=== WORK INSTRUCTION ===
A bare number is the expected answer: the count of lines in the records that contain the word "maïs".

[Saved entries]
↓

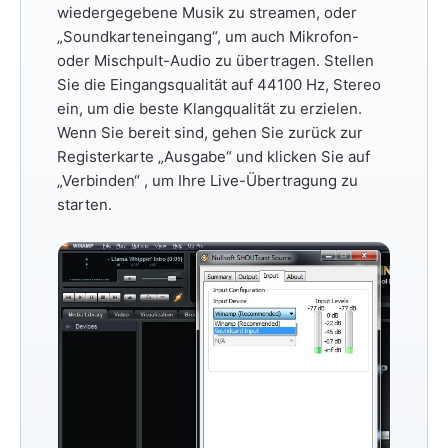
wiedergegebene Musik zu streamen, oder
„Soundkarteneingang“,
um auch Mikrofon-
oder Mischpult-Audio zu übertragen. Stellen
Sie die Eingangsqualität auf
44100 Hz, Stereo
ein, um die beste Klangqualität zu erzielen.
Wenn Sie bereit sind, gehen Sie zurück zur
Registerkarte
„Ausgabe“
und klicken Sie auf
„Verbinden“
, um Ihre Live-Übertragung zu
starten.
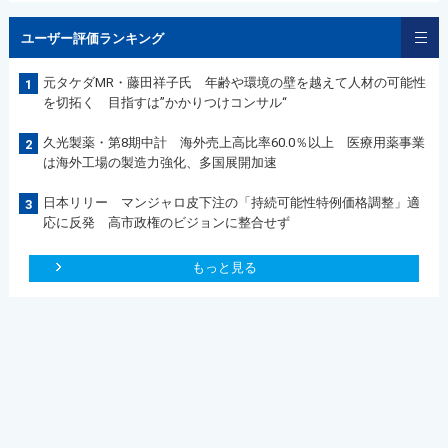
ユーザー評価ランキング
元タケダMR・藤田祥子氏 年齢や環境の壁を越えて人材の可能性
1
を切拓く 目指すは”かかりつけコンサル“
久光製薬・第8期中計 海外売上高比率60.0％以上 医療用薬事業
2
は海外工場の製造力強化、多国展開加速
日本リリー マンジャロ皮下注の「持続可能性特例価格調整」適
3
応に反発 高市政権のビジョンに整合せず
もっと見る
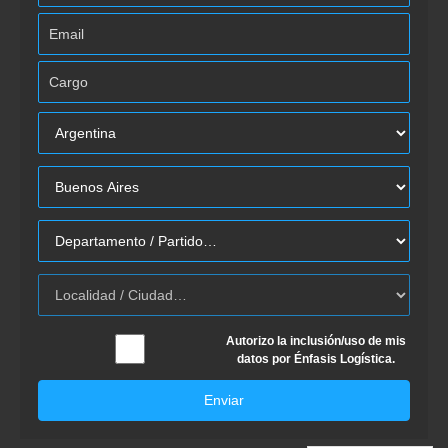
Autorizo la inclusión/uso de mis
datos por Énfasis Logística.
Enviar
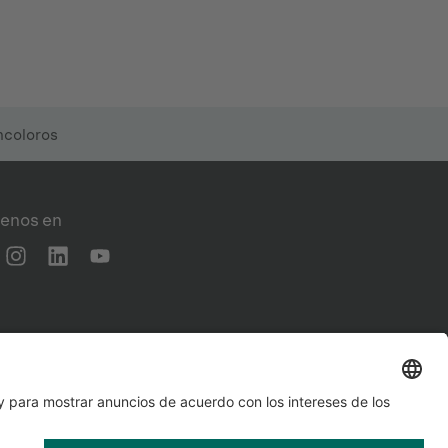
ncoloros
enos en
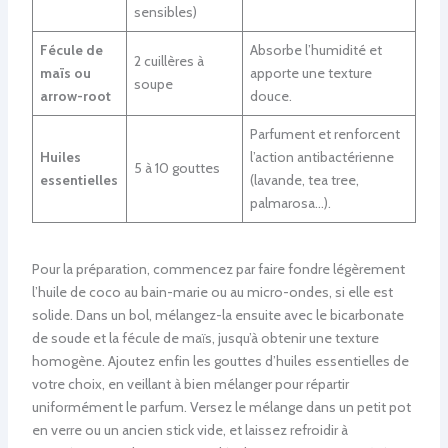
sensibles)
Fécule de
Absorbe l’humidité et
2 cuillères à
maïs ou
apporte une texture
soupe
arrow-root
douce.
Parfument et renforcent
Huiles
l’action antibactérienne
5 à 10 gouttes
essentielles
(lavande, tea tree,
palmarosa…).
Pour la préparation, commencez par faire fondre légèrement
l’huile de coco au bain-marie ou au micro-ondes, si elle est
solide. Dans un bol, mélangez-la ensuite avec le bicarbonate
de soude et la fécule de maïs, jusqu’à obtenir une texture
homogène. Ajoutez enfin les gouttes d’huiles essentielles de
votre choix, en veillant à bien mélanger pour répartir
uniformément le parfum. Versez le mélange dans un petit pot
en verre ou un ancien stick vide, et laissez refroidir à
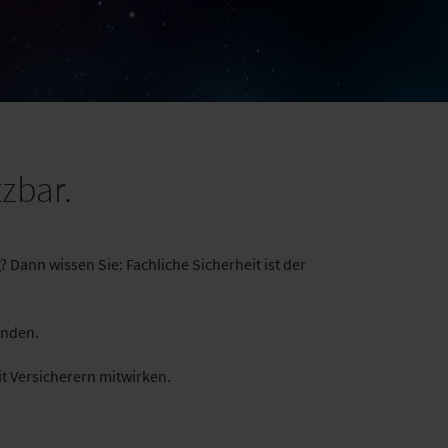
tzbar.
 Dann wissen Sie: Fachliche Sicherheit ist der
unden.
t Versicherern mitwirken.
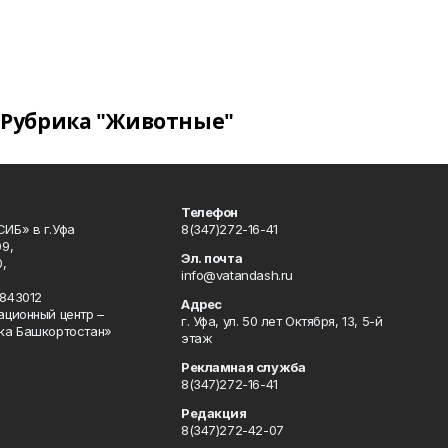
Рубрика "Животные"
Телефон
ИБ» в г.Уфа
8(347)272-16-41
9,
Эл. почта
,
info@vatandash.ru
843012
Адрес
ационный центр –
г. Уфа, ул. 50 лет Октября, 13, 5-й
ка Башкортостан»
этаж
Рекламная служба
8(347)272-16-41
Редакция
8(347)272-42-07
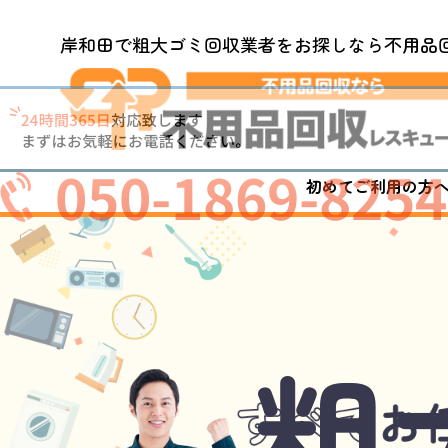
岸和田で粗大ゴミ回収業者をお探しなら不用品
050-1869-8254
初めてご利用の方
粗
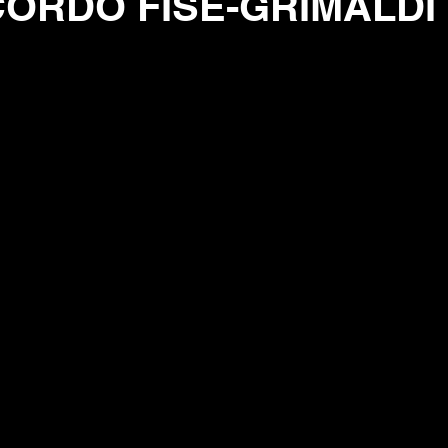
ORDO FISE-GRIMALDI 
elle su 5.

↑

=== SOLUTION BELOW ===
2